Prompt 1. In the passage on production peaks, what does the Hotelling (1931) model predict should happen to net prices?

Most economic models of depletable resources do not seem to offer additional insight because they do not explicitly generate a peak in production. (4) For example, the seminal model of Hotelling (1931) predicts that (net) prices should grow at the rate of interest and that production should steadily decline over time. (5) Extensions of this model for uncertainty, limited capacity, set-up costs, different grades of ore, and increasing costs with cumulative extraction, also do not generate peaks in production. (6) This raises the question as to whether the observed production peak could have arisen from an economic model. Is the production peak itself evidence of some market failure or disequilibrium? Is oil peaking just a series of happy (or unhappy) accidents that is not amenable to economic analysis? (7)
This paper answers these questions by presenting four economic models that generate peaks in production without resorting to market failures. The models are solidly based on the classic Hotelling theoretical framework of optimizing producers and consumers. (8) Thus the models show that peaking is consistent with dynamic efficiency and is not evidence of some market failure.

Data excerpts.
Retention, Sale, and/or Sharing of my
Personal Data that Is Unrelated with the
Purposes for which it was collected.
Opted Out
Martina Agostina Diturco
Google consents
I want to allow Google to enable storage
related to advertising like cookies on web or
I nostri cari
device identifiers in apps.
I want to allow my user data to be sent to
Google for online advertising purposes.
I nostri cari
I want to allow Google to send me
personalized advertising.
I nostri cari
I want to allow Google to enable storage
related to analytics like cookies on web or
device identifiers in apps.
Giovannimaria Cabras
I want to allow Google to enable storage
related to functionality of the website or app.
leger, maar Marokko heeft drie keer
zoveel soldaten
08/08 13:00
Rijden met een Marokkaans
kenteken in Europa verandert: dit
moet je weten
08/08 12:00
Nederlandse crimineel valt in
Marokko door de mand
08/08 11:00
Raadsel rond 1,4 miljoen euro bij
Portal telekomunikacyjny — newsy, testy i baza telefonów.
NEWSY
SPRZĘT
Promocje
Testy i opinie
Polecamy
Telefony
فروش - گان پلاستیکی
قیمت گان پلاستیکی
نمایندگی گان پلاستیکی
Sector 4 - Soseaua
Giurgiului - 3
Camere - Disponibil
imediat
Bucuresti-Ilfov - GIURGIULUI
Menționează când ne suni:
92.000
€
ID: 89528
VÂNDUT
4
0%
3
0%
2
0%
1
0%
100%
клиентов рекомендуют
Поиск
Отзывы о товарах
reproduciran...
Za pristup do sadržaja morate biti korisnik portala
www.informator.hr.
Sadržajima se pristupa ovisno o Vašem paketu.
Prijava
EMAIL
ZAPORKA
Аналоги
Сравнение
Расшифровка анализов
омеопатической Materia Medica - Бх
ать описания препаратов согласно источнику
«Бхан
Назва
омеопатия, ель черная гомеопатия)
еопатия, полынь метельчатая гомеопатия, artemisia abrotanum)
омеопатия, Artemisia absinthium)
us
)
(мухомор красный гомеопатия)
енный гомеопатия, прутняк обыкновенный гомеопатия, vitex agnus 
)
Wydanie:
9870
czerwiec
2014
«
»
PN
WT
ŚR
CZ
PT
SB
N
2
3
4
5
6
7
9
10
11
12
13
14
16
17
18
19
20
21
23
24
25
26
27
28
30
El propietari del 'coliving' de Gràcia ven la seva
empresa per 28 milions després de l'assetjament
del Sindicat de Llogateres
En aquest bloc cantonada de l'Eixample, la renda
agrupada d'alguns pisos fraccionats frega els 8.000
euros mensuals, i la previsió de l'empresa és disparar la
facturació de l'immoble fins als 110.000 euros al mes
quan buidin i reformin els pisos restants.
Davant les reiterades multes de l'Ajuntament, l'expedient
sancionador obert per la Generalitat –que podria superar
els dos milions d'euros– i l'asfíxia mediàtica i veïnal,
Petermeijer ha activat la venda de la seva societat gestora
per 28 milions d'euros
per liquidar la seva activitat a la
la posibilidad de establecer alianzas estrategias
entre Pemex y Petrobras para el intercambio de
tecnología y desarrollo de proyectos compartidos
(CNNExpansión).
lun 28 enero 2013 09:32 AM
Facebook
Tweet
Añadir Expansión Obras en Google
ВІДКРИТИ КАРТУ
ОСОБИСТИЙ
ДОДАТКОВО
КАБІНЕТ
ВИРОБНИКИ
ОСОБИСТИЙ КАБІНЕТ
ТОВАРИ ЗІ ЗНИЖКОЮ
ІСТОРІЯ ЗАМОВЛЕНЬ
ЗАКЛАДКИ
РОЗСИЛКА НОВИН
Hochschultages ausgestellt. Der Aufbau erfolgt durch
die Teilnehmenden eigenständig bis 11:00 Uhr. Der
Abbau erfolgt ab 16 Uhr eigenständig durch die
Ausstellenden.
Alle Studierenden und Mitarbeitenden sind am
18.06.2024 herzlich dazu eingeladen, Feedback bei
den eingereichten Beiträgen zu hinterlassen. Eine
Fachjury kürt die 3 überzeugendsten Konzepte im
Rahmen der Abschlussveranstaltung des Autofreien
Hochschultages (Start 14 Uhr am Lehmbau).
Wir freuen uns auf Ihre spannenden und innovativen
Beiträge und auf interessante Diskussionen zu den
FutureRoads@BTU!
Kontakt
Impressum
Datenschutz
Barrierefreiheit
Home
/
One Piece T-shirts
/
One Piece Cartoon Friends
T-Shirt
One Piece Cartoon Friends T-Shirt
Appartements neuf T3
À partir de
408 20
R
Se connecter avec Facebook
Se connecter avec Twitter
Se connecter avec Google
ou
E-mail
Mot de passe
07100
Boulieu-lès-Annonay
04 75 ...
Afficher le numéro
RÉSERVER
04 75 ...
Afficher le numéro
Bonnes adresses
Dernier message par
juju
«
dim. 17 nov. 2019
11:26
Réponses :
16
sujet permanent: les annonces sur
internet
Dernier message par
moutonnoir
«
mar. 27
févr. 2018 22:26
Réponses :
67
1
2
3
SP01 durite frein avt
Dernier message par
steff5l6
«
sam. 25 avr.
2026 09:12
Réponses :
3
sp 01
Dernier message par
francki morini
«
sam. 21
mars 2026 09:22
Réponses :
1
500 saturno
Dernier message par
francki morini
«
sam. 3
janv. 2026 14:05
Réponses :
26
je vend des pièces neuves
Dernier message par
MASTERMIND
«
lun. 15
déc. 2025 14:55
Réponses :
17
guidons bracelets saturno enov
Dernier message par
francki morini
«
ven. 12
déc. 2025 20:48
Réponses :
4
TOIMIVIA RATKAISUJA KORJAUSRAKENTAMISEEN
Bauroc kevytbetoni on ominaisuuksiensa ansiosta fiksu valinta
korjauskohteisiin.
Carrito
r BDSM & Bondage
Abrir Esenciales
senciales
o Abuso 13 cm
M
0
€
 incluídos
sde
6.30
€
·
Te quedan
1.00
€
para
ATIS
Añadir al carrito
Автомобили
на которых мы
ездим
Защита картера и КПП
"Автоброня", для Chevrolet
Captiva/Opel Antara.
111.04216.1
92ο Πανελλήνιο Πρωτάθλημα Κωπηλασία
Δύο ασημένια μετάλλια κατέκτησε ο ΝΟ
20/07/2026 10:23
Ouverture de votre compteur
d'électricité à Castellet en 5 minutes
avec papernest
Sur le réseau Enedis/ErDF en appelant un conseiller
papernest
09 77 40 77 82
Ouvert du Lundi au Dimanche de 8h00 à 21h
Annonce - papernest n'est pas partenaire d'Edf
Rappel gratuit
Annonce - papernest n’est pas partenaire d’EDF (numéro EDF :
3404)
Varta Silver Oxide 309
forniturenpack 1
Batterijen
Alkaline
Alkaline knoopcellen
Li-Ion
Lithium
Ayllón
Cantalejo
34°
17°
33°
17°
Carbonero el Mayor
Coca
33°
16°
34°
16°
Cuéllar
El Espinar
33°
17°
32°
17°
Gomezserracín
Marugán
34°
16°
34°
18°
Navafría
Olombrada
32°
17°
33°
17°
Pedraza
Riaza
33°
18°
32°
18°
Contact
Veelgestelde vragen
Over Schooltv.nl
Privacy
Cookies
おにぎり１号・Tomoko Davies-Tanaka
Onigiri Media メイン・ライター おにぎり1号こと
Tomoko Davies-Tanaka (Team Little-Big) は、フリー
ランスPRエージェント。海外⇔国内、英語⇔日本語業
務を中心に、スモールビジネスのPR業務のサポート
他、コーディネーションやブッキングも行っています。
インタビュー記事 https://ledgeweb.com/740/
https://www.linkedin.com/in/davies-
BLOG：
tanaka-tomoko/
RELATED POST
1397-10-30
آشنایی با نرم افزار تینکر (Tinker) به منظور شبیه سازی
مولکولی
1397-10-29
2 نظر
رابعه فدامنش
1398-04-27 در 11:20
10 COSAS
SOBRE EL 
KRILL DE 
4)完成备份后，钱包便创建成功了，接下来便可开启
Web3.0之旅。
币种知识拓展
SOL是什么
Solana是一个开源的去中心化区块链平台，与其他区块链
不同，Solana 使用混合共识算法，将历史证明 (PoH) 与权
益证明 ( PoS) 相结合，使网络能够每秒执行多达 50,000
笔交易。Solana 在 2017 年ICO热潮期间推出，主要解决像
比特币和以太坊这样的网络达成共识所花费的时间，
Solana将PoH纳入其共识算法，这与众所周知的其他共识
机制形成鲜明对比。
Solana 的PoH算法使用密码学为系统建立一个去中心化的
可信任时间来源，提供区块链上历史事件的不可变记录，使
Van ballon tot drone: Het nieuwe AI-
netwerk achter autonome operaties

Prompt 2. Rewrite the entries from their first line up to and including the line with "I want to allow Google to send me", replacing "Opted Out" with "Opted In" and leaving everything else unchanged.

Problem solution 1. Net prices should grow at the rate of interest.

Problem solution 2.
Retention, Sale, and/or Sharing of my
Personal Data that Is Unrelated with the
Purposes for which it was collected.
Opted In
Martina Agostina Diturco
Google consents
I want to allow Google to enable storage
related to advertising like cookies on web or
I nostri cari
device identifiers in apps.
I want to allow my user data to be sent to
Google for online advertising purposes.
I nostri cari
I want to allow Google to send me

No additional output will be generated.